Monday, January 24, 2005

Aerial eradication thwarted in Afghanistan

The US is backing off on its plan to force aerial eradication of poppy fields down the Afghani government's throat. With the illicit drug trade forming some 60% of Afghanistan's gross domestic product, it's clear why Karzai would want to tread lightly on the issue but what's striking to me is the way the $780 million US tax dollars was being allocated for the proposed counter-narcotics programs. $152 million had been earmarked for aerial eradication beginning this month.

And how much were they planning to spend to rebuild the economy with an alternate crops? $40 million. Oh and "in the meantime, the United States has given $500,000 for a one-time program to deliver wheat seeds and fertilizer to farmers in Nangarhar province, one of the major poppy-growing areas."

They don't say what they're going to do with the other 580+ million. My guess is that's all for military expenses. Further, "the administration will ask for up to $1 billion in aid for Afghanistan in a supplemental budget request in early February."

Thinking of the Senlis Council's press release, it seems to me there's a simpler solution. We should buy the crop, turn it into legal morphine and simply pay the farmers enough to grow legal crops to make it worth their while to give up poppies. It wouldn't take that much. The farmers are not the ones making the money on the drugs. They are by and large poor people who simply grow the crop that gives the best return. Individually they still barely make enough to survive.

As former U.N. advisor in Afghanistan Barnett R. Rubin tells the Pak Tribune, "opium prices that had plummeted because of the bumper poppy harvest last year quadrupled on the expectation that eradication would make for a smaller crop this year."

Because opium can be stored indefinitely and sold when the price is right, the traffickers "are big supporters of crop eradication right now," said Rubin, who argues that supporting other forms of rural development is a better investment.

"The net result of crop eradication will be a net transfer of income from opium growers to drug traffickers," he said.

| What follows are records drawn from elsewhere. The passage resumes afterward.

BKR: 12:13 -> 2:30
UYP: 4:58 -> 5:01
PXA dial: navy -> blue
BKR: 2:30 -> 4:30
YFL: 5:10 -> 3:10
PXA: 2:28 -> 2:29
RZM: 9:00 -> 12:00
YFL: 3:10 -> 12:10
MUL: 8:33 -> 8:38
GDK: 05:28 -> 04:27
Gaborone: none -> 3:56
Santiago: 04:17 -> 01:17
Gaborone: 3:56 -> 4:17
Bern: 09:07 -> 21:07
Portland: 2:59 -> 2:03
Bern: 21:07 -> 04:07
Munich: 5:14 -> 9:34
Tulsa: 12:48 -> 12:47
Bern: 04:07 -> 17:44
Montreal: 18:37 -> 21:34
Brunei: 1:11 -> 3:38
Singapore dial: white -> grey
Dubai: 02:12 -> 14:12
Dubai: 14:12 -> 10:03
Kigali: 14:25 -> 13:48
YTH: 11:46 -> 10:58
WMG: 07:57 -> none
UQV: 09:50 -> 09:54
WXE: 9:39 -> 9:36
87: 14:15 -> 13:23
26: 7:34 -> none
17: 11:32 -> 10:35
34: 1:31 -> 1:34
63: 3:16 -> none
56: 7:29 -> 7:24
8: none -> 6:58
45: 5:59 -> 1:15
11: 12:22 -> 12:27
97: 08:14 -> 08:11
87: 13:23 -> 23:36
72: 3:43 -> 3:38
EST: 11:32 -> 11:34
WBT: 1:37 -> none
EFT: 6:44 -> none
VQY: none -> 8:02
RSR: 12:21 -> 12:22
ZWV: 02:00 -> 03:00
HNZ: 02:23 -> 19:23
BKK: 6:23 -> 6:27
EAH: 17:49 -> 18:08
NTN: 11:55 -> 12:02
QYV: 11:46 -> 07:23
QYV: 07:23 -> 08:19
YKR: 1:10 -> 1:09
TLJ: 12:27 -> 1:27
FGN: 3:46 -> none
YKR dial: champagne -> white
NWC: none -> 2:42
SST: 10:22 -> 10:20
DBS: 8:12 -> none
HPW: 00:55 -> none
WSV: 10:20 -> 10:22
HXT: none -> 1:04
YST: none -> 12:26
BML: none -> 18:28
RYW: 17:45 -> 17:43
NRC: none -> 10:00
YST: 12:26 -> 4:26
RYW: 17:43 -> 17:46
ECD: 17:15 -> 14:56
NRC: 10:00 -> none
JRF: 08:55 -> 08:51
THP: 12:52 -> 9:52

We need look no further than the failed model in Colombia to see the truth in that. The US has poured millions of our tax dollars into coca eradication there and you all know what little effect that's had on the amount of cocaine on the streets of our cities.

Unfortunately, Bush doesn't get the lesson. The administration is currently reworking the proposal. They still want to go on with the eradication by hand. Don't ask what's that's going to cost.